__TEXT UNDER STUDY__.
*** Begin section ***
October 17, 2005 The US Navy has announced the award of a construction contract for the Austal designed General Dynamics Littoral Combat Ship (LCS) project. The US $223 million contract for the first of two planned “Flight 0” vessels follows a similar order for the single-hulled Lockheed Martin LCS last December. The two LCS ships will be evaluated and the contracts allow for up to two of each of the two designs to be constructed prior to a decision on how many of each will be ordered, with a fleet of between 50 and 100 LCSs expected to be required over the next 30 years. The General Dynamics LCS is a far different ship to the Lockheed Martin LCS with the secret to its remarkable speed and agility being the aluminium trimaran hull. The LCSs will be the most advanced high speed military craft in the world and are intended to operate in coastal areas globally. As a key part of the US Navy fleet, they will be highly manoeuvrable and configurable to support mine detection / elimination, anti-submarine and surface warfare. The trimaran hull form permits the ship to carry a large capacity of weapons packages with space to land two helicopters.
The two LCS ships will be evaluated and the contracts allow for up to two of each of the two designs to be constructed prior to a decision on how many of each will be ordered, with a fleet of between 50 and 100 LCSs expected to be required over the next 30 years.
The US $223 million contract for the first of two planned “Flight 0” vessels was awarded to prime contractor Bath Iron Works, a General Dynamics company which has teamed with Austal, the designer and builder of the LCS seaframe. The aluminium ships will be built at the Austal USA yard in Mobile, Alabama.
Approximately half of the contract value will be the Austal component for construction of the seaframe, representing the company’s largest ever individual contract. Today’s announcement follows the awarding in May 2004 of a US $78.8 million design contract to the General Dynamics Littoral Combat Ship team to design the “Flight 0” vessel.
The basis of Austal’s seaframe design is the 127 metre trimaran hull “Benchijigua Express”, recently delivered as a passenger-vehicle ferry to a leading Spanish ferry operator. The benefits of this hull in commercial service are better seakeeping, passenger comfort and efficiency. For naval operators these features and a beam (width) of 31.6 metres combine to provide a ship with superior speed (in excess of 40 knots / 74 km/h), flexibility, shallow draft, payload and significant aviation capabilities over conventional designs. Of note, the ship carries two large helicopters which can be operated in adverse sea conditions because of the extremely stable trimaran hull.
*** End section ***
__WHAT YOU NEED TO DO__.
A) Rewrite the paragraph in the article on the Littoral Combat Ship contract that begins "The basis of Austal's seaframe design" as a short bulleted list that keeps its main facts.
B) Translate this sentence from the article on the Littoral Combat Ship contract into Spanish: "The aluminium ships will be built at the Austal USA yard in Mobile, Alabama."
C) Resume the article on the Littoral Combat Ship contract, picking up right after its final sentence.

__RECORDS__.
*** Begin section ***
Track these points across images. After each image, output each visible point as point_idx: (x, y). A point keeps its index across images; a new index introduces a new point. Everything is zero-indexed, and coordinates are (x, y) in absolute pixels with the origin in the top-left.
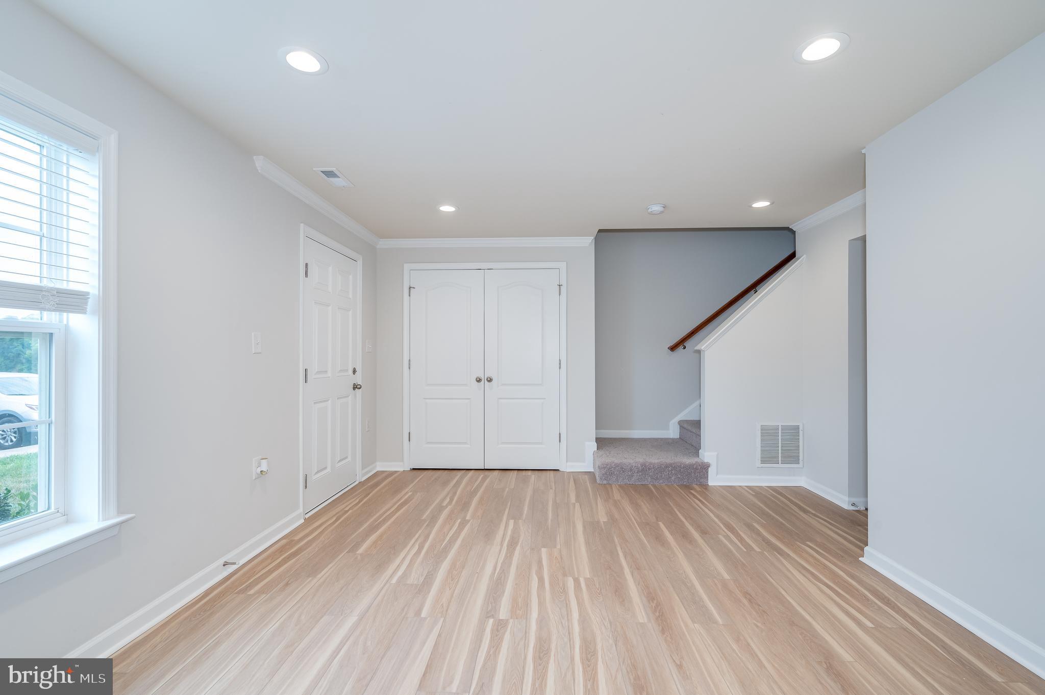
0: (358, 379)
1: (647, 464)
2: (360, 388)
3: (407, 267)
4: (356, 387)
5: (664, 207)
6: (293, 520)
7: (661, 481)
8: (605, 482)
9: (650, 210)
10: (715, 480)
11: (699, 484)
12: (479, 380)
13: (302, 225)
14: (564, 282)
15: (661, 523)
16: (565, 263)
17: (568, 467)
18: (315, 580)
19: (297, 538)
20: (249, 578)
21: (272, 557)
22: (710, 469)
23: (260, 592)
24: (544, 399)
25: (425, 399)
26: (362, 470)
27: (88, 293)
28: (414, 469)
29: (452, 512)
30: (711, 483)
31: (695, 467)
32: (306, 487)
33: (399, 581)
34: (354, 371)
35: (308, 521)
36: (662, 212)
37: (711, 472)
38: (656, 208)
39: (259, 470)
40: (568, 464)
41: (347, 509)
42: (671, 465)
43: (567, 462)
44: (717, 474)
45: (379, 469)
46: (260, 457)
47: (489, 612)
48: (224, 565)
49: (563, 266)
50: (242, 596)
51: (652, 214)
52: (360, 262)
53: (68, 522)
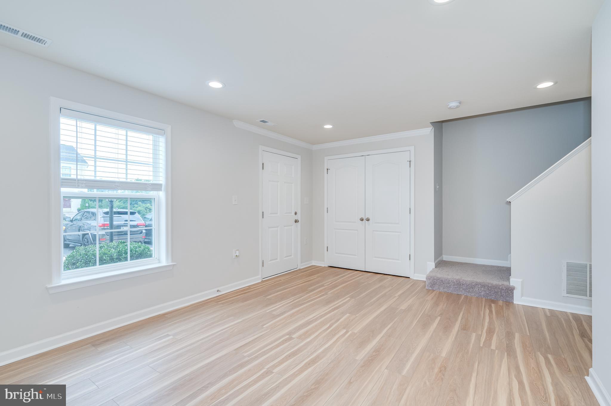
0: (298, 217)
1: (461, 281)
2: (298, 222)
3: (326, 158)
4: (296, 221)
5: (460, 103)
6: (256, 279)
7: (473, 294)
8: (430, 288)
9: (449, 106)
10: (519, 300)
11: (505, 300)
12: (362, 220)
13: (260, 146)
14: (412, 159)
15: (439, 318)
16: (414, 146)
17: (415, 277)
18: (242, 304)
19: (252, 287)
20: (223, 298)
21: (237, 292)
22: (515, 291)
23: (222, 304)
24: (401, 232)
25: (335, 229)
26: (301, 263)
27: (162, 184)
28: (330, 267)
29: (325, 288)
30: (515, 302)
31: (501, 287)
32: (263, 266)
33: (269, 312)
34: (296, 213)
35: (263, 282)
36: (457, 107)
37: (517, 294)
38: (453, 104)
39: (236, 255)
40: (415, 274)
41: (282, 279)
42: (480, 284)
43: (414, 273)
44: (522, 295)
45: (313, 264)
46: (236, 250)
47: (290, 333)
48: (217, 291)
49: (412, 148)
50: (216, 303)
51: (450, 108)
52: (299, 159)
53: (159, 262)
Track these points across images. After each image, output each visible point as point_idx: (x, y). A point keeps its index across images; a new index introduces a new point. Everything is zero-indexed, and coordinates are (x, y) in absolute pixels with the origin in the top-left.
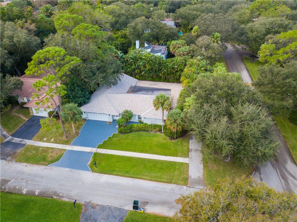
*** End section ***
__PER-TASK OUTPUTS__.
A)
- Austal's seaframe design is based on the 127-meter trimaran hull "Benchijigua Express," recently delivered as a passenger-vehicle ferry to a leading Spanish ferry operator.
- In commercial service, the hull offers better seakeeping, passenger comfort and efficiency.
- For naval operators, these features and a 31.6-meter beam give a ship with superior speed (over 40 knots / 74 km/h), flexibility, shallow draft, payload and significant aviation capabilities compared with conventional designs.
- Because the trimaran hull is extremely stable, the ship carries two large helicopters that can be operated in adverse sea conditions.

B) Los buques de aluminio se construirán en el astillero de Austal USA en Mobile, Alabama.

C)
The LCSs will be the most advanced high speed military craft in the world and are intended to operate in coastal areas globally. As a key part of the US Navy fleet, they will be highly manoeuvrable and configurable to support mine detection / elimination, anti-submarine and surface warfare. The trimaran hull form permits the ship to carry a large capacity of weapons packages .
Austal’s Executive Chairman, Mr John Rothwell, said the company’s first shipbuilding contract for the US Navy was of great significance for its size and a solid reflection of the company’s and Australia’s increasing reputation as a quality naval defence supplier.
“In 1999 as part of our strategy to diversify and expand our operations, Austal combined with a local partner to establish a completely new shipyard in the United States specialising in aluminium construction, known as Austal USA.
“With the potential to outgrow the size of our Australian operations, the future of the US facility will be focused on defence projects, not only with the LCS vessels but also with high speed cargo and troop vessels as the relevance of our high speed vessel technology becomes increasingly relevant to the Army and Marines as well.”
Mr Rothwell said he was confident Austal’s unique trimaran hull design, as with the commercial variant, would prove to be a significant step forward for defence applications and will ultimately become the preferred choice for the LCS fleet.
“We believe the LCS and similar vessels using the trimaran hull design have significant global applications as the relevance and cost of conventional fleets and national security needs continue to come under increased pressure.”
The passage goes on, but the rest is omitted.